Second, Russia is a major producer of some of the world’s most important commodities, and sanctions against the country could lead to export restrictions. Russia is among the top global producers of several commodities, including oil, nickel, palladium, platinum, wheat, and natural gas. Thus, it should come as no surprise that the prices of several of these commodities – oil, palladium, platinum, and wheat — rose strongly on Thursday.
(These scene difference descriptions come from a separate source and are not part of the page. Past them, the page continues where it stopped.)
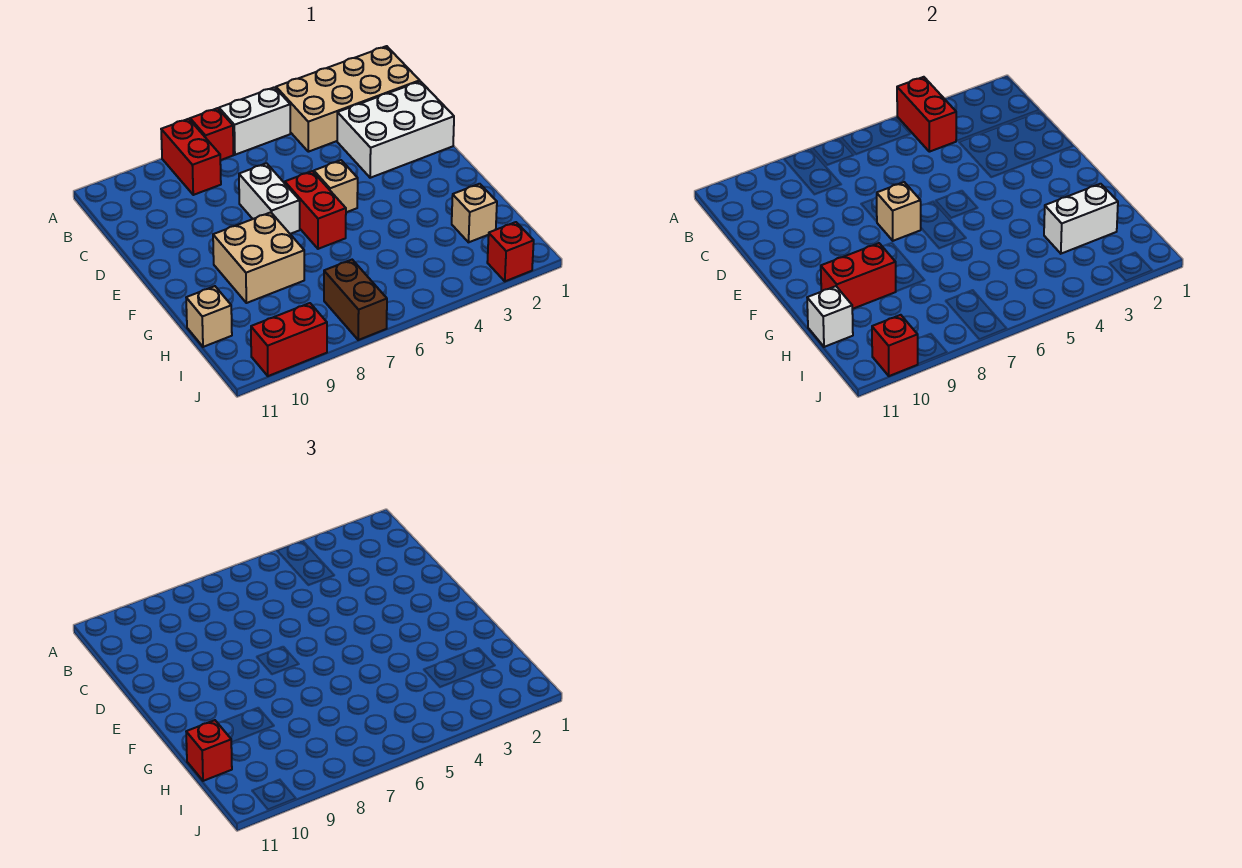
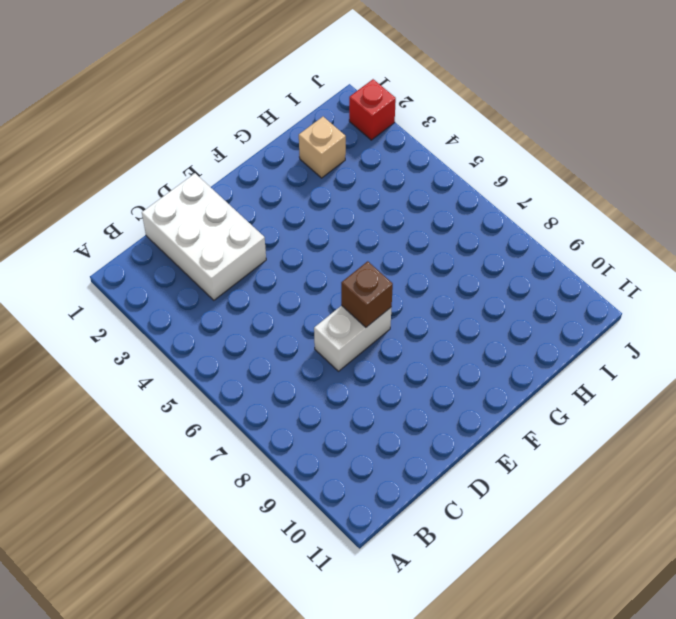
brown brick E7 level 2 -> tan brick E7 level 2
none -> tan brick A1:B4 level 1
none -> white brick A5:A6 level 1
none -> red brick A7 level 1

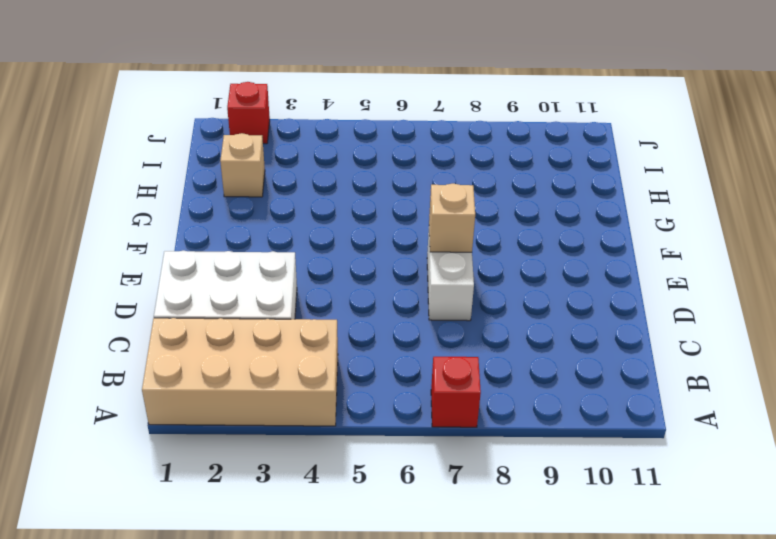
none -> white brick A5:A6 level 1
none -> red brick A8:B8 level 1
none -> tan brick E5 level 1

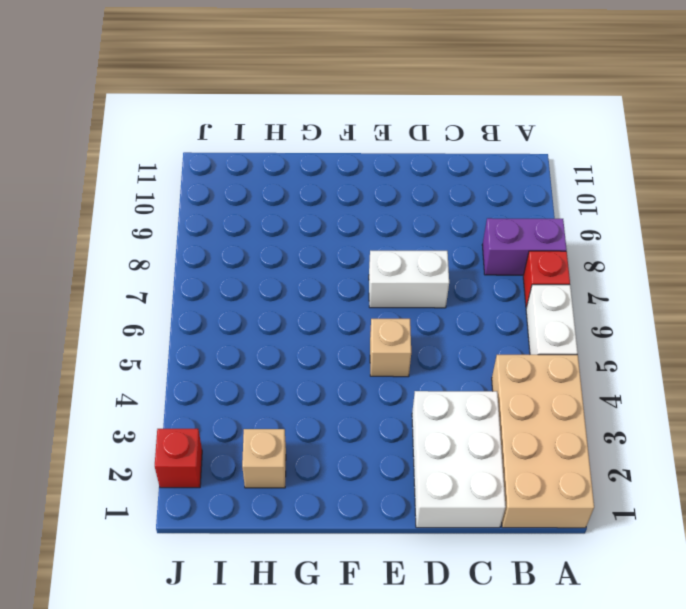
purple brick A8:B8 level 1 -> red brick A8:B8 level 1
none -> red brick E6:F6 level 1
none -> tan brick F8:G9 level 1
none -> tan brick H11 level 1

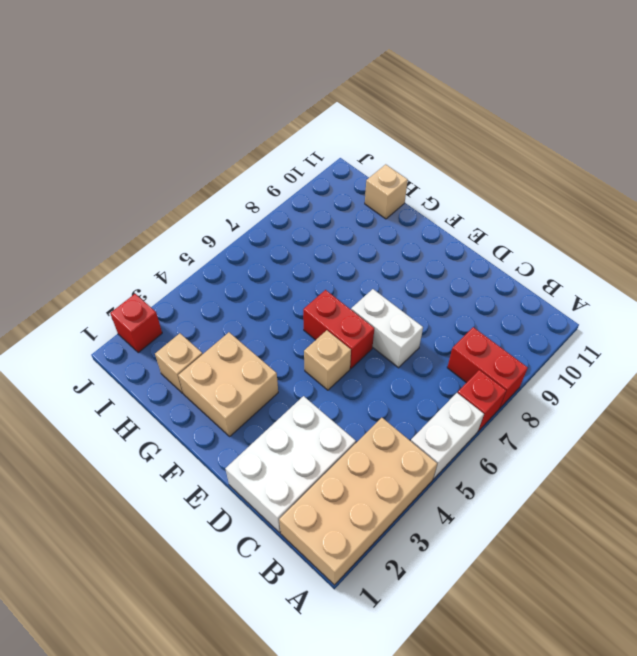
tan brick F2:G3 level 1 -> tan brick F8:G9 level 1
none -> brown brick I7:J7 level 1
none -> red brick J9:J10 level 1
none -> red brick A4:B4 level 2

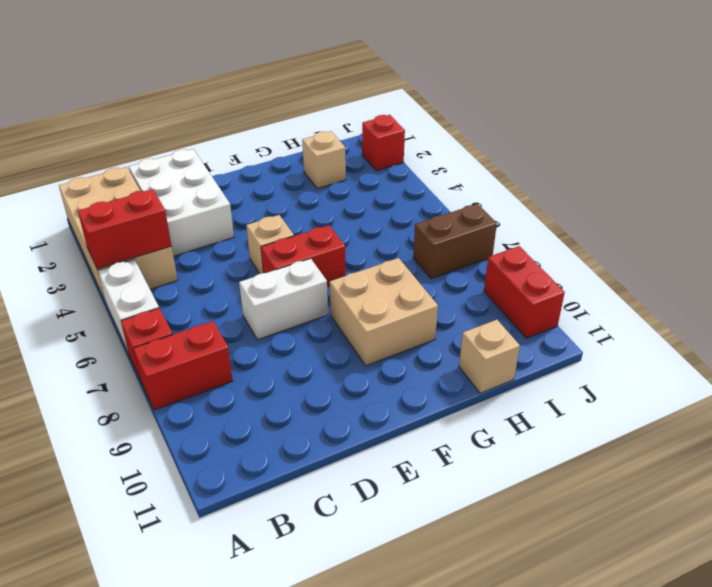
none -> tan brick E7 level 2
none -> red brick G9:G10 level 2
none -> white brick H2:H3 level 2

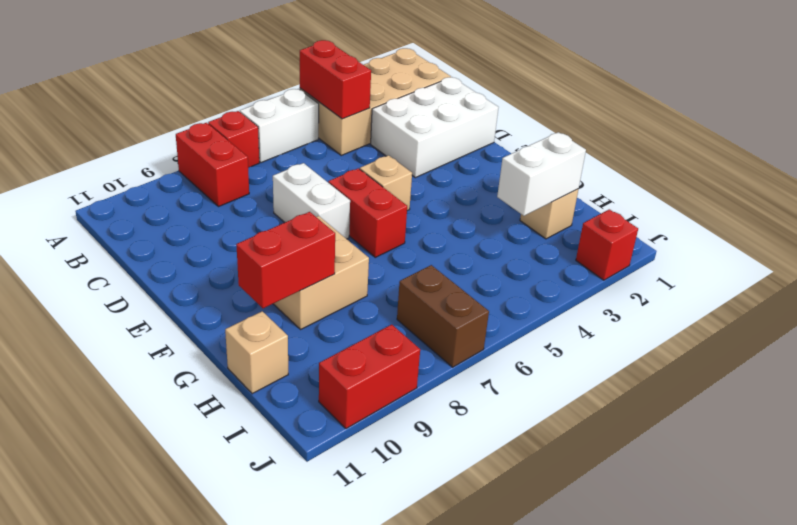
none -> tan brick E7 level 2
none -> white brick H11 level 2
none -> red brick J10 level 2

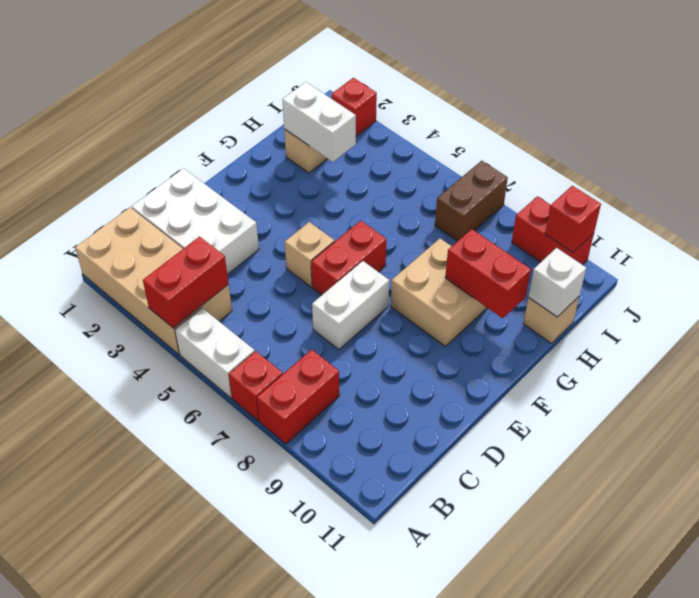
none -> tan brick E7 level 2
none -> red brick H11 level 3

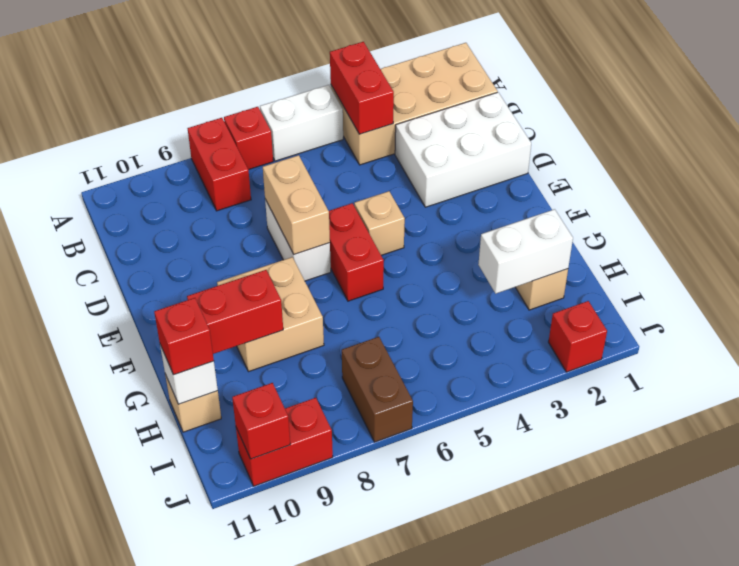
tan brick D7:E7 level 2 -> tan brick E7 level 2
Investors might want to take positions in ETFs that track the prices of these commodities, which I list here:

  • Oil: United States Oil Fund LP (NYSEArca:USO)
  • Nickel: iPath Nickel ETN (NYSEArca:JJN)
  • Palladium: ETFs Physical Palladium Shares (NYSEArca:PALL)
  • Platinum: ETFs Physical Platinum Shares (NASDAQ:PLTM)
  • Wheat: Teucrium Wheat Fund (NYSEArca:WEAT)
  • Natural Gas: iPath Natural Gas ETF (NYSEArca:GAZ)

They all have the potential to be beneficiaries, but if you want to pick just one, go with palladium, given that Russia controls about 40 percent of the palladium market. The one to avoid is natural gas, because this is still a highly localized market.

Investors should also consider owning shares in companies that will benefit from increases in these commodities, although perhaps more importantly investors should avoid companies that will suffer as these commodities’ prices rise. A rising oil price hurts virtually every company, but airlines and trucking companies will get hit especially hard. Platinum and palladium are essential materials in catalytic converters that go into cars. While these are relatively small input costs for car manufacturers, investors should be aware that these are very tiny markets, and a supply shock in a very tiny market can create a price increase of several multiples. I would avoid automobile manufacturers for the time being.

Third, while we all want to avoid war, historical evidence leads me to the observation that economic sanctions, or to put the term more bluntly, “economic warfare,” precedes war. The potential for war means that you need to have shares of defense contractors on your radar. These companies are actually relatively cheap, because they haven’t grown over the past couple of years. Investors should also consider owning commodities that will be in demand during a time of war. Base metals such as copper and zinc come to mind. You can buy the Powershares DB Base Metals ETF (NYSEARCA:DBB), which has actually risen 10 percent in just the past month.

Finally economic sanctions lead to economic uncertainty, and this leads people to buy gold. So I would consider buying some gold, and the best way to do so using an ETF is through the Sprott Physical Gold ETF (NYSEARCA:PHYS), which has a tax advantage over the more popular gold fund the SPDR Gold Trust (NYSEARCA:GLD).

Ultimately, economic sanctions will probably not end well. They have the potential to have a serious impact on unintended targets. With this in mind, you should keep on your toes and consider putting on some of the trades I mention in this article.

Disclosure: Ben Kramer-Miller has no position in the stocks or ETFs mentioned in this article.